Getopts not working inside of function

Question

I'm trying to use getops in a function yet it doesn't seem to work:

#!/bin/bash

function main()
{
  while getopts ":p:t:c:b:" o; do
    case "${o}" in
    p)
      echo "GOt P"
      p=$OPTARG
      ;;
    t)
      echo "GOt T"
      t=$OPTARG
      ;;
    c)
      echo "GOt C"
      c=$OPTARG
      ;;
    b)
      echo "GOt b"
      b=$OPTARG
      ;;
    *)
      #usage 
      echo "Unknown Option"
      return 
      ;;
      esac
  done

  echo $p
  echo $t
  echo $c
  echo $b
}

main

And then running it like this:

$ ./bin/testArguments.sh -p . -t README.md -c 234 -b 1

I have tried making sure that optid are local yet this didn't work either.
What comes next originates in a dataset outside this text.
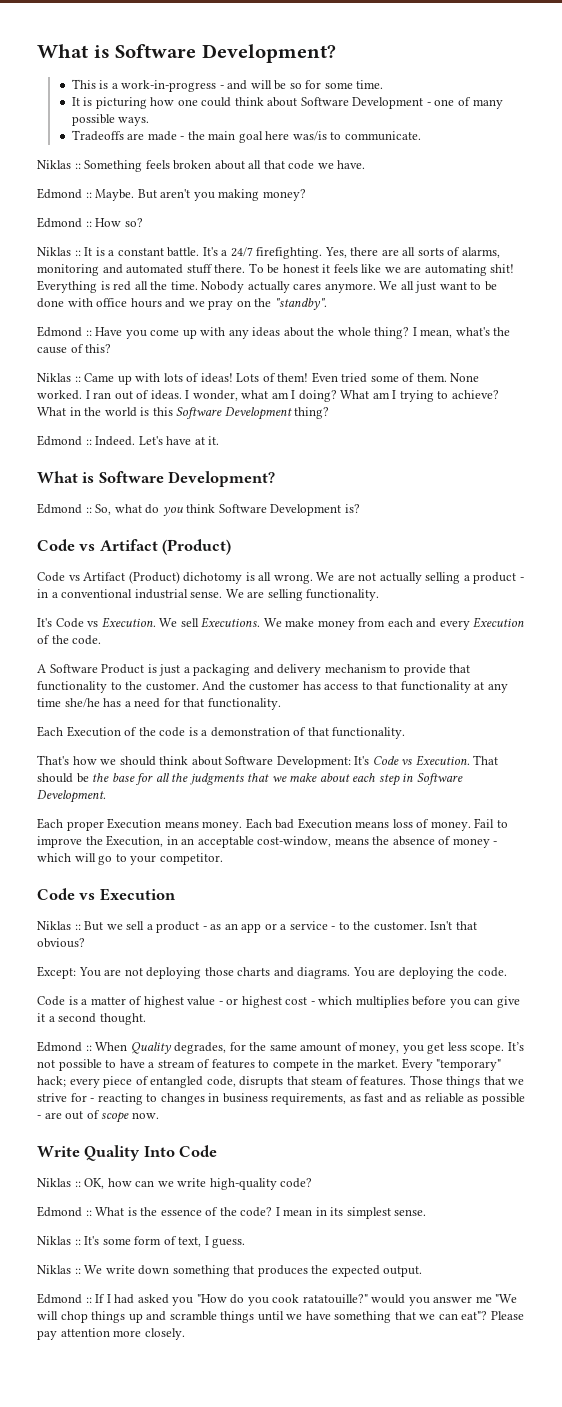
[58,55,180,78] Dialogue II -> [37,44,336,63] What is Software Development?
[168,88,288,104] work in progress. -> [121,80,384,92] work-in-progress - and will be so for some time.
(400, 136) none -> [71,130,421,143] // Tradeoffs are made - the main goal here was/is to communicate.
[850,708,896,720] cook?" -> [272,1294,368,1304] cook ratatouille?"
Anything else that might be wrong?

Answer 1

You're not passing any argument to your main function. If you want that function to get the same arguments as passed to the script, pass them along with:

main "$@"

Instead of:

main

Also relevant to your script:

• difference between “function foo() {}” and “foo() {}”
• Why is printf better than echo?
• Security implications of forgetting to quote a variable in bash/POSIX shells
• you'd want to output errors on stderr: echo >&2 Unknown option
• you'd want to return a non-zero exit status upon error (return 1)
• when calling getopts in a function, it's a good habit to set OPTIND to 1 initially, in case getopts has been called before (for instance in a previous invocation of the function).

Answer 2

In a function, the parameters are those passed to the function, not those passed to the script:

$ cat foo.sh
function main ()
{
    echo "$@"
}

echo "$@"
main
$ bash foo.sh bar
bar

$

You need to pass "$@" to main:

main "$@"

Though I find a main function in scripts rather useless, unless you plain to call main again and again in the same script.